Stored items
********
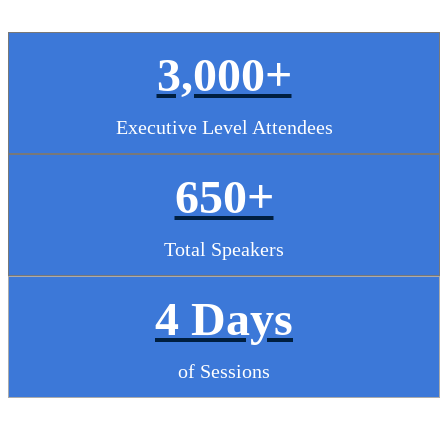
3,000+
Executive Level Attendees
650+
Total Speakers
4 Days
of Sessions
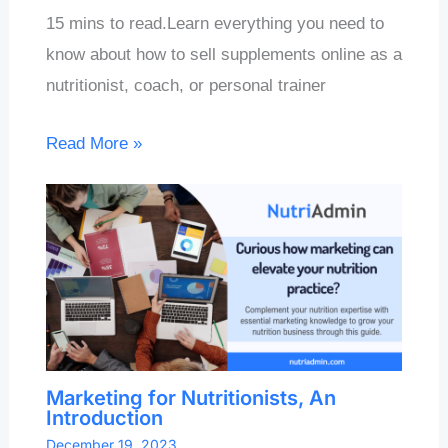
15 mins to read.Learn everything you need to
know about how to sell supplements online as a
nutritionist, coach, or personal trainer
Read More »
Marketing for Nutritionists, An
Introduction
December 19, 2023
********
Your task
Update the records above by replacing "Speakers" with "Presenters" and leave every other word unchanged. Give only the text lines and leave out the pictures.

Exercise response
3,000+
Executive Level Attendees
650+
Total Presenters
4 Days
of Sessions
15 mins to read.Learn everything you need to
know about how to sell supplements online as a
nutritionist, coach, or personal trainer
Read More »
Marketing for Nutritionists, An
Introduction
December 19, 2023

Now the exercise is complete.